XV Article XV — Force Majeure
15.1 The Company shall not be liable for any delay or failure to perform resulting from causes outside its reasonable control, including, without limitation, natural disasters, war, terrorism, riots, embargoes, acts of civil or military authorities, fire, floods, accidents, network infrastructure failures, strikes, shortages of transportation facilities, fuel, energy, labor, or materials.
XVI Article XVI — Modifications to the Application
16.1 The Company continuously evolves Lucky Arrows. The Company reserves the right to modify, suspend, or discontinue any part of the Application, including without limitation features, functionality, Virtual Assets, or the entire Application, with or without notice.
16.2 The Company shall not be liable for any loss of progress, Virtual Assets, user data, or other harm resulting from necessary updates, bug fixes, security patches, feature deprecations, or legal compliance measures.
XVII Article XVII — Amendments to These Terms
17.1 The Company may amend these Terms from time to time. The amended Terms will be posted at the same URL, and the "Effective Date" at the top of this document will be updated accordingly.
17.2 For material amendments that substantially affect your rights or obligations, the Company will provide notice via email to the address associated with your Account and/or through a prominent in-app notice at least seven (7) calendar days before the amendments take effect.
17.3 Your continued use of the Application after the effective date of any amendment constitutes your acceptance of the amended Terms. If you do not agree to the amended Terms, you must stop using the Application and delete it from all devices prior to the effective date.
XVIII Article XVIII — General Provisions
18.1 Severability. If any provision of these Terms is found by a court of competent jurisdiction to be invalid, illegal, or unenforceable, the remaining provisions shall continue in full force and effect, and the invalid provision shall be deemed modified to the minimum extent necessary to make it valid and enforceable.
18.2 No Waiver. The Company's failure to enforce any right or provision of these Terms shall not constitute a waiver of such right or provision, nor shall any single or partial exercise of any right preclude any further exercise thereof.
18.3 Assignment. You may not assign, delegate, or transfer your rights or obligations under these Terms without the Company's prior written consent. The Company may assign these Terms, in whole or in part, without your consent in connection with a merger, acquisition, reorganization, or sale of assets.
18.4 Entire Agreement.
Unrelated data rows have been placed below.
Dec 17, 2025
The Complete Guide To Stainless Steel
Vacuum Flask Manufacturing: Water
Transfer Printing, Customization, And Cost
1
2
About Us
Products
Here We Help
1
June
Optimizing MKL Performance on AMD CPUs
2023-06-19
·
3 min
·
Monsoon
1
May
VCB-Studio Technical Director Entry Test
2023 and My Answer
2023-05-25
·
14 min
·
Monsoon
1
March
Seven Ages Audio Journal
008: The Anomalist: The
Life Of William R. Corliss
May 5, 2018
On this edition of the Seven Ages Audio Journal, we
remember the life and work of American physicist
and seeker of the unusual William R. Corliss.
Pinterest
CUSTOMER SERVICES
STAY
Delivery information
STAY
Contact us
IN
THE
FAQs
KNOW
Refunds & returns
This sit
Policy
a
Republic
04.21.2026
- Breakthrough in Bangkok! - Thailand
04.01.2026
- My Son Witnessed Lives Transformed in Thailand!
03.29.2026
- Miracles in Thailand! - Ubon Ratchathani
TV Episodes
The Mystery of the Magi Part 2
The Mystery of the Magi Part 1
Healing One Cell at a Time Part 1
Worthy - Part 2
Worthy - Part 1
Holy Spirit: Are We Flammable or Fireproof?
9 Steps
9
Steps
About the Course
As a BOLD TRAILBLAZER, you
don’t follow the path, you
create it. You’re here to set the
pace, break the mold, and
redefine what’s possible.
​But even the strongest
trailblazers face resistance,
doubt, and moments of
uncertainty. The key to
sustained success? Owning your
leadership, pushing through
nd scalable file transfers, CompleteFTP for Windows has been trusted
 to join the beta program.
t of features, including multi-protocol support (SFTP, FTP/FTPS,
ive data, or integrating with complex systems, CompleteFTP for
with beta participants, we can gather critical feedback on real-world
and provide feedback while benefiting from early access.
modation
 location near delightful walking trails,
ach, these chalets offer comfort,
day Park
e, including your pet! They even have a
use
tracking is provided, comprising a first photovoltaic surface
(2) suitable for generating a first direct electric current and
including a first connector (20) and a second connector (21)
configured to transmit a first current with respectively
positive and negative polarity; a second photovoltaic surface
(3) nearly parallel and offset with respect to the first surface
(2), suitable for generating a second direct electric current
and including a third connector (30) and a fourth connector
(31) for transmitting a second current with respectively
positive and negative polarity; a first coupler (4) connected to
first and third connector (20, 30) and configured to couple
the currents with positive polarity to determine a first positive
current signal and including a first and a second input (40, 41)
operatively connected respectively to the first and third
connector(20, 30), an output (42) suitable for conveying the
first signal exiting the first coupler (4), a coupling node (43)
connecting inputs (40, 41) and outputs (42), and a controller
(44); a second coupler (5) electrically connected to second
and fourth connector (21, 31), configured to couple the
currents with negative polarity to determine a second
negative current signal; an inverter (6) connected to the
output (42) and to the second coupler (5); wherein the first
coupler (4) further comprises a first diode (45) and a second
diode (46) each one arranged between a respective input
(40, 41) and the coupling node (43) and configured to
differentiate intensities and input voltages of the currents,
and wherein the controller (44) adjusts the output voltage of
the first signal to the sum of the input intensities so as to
These Terms, together with the Company's Privacy Policy (which is incorporated herein by reference), constitute the entire agreement between you and the Company with respect to the Application and supersede all prior or contemporaneous agreements, representations, or understandings, whether written or oral.
XIX Article XIX — Contact Information and Notices
19.1 All questions, complaints, notices, or requests regarding these Terms should be directed to the Company through the following channels:
(b) In-Application Support: Settings → Help & Support.
19.2 The Company shall endeavor to respond to all inquiries within forty-eight (48) hours of receipt. Notices from the Company to you shall be deemed effective when sent to the email address associated with your Account or when posted as an in-app notification.
Response Commitment: We are committed to addressing all inquiries promptly and transparently. If you are not satisfied with our response, you retain the right to pursue any remedies available to you under applicable law.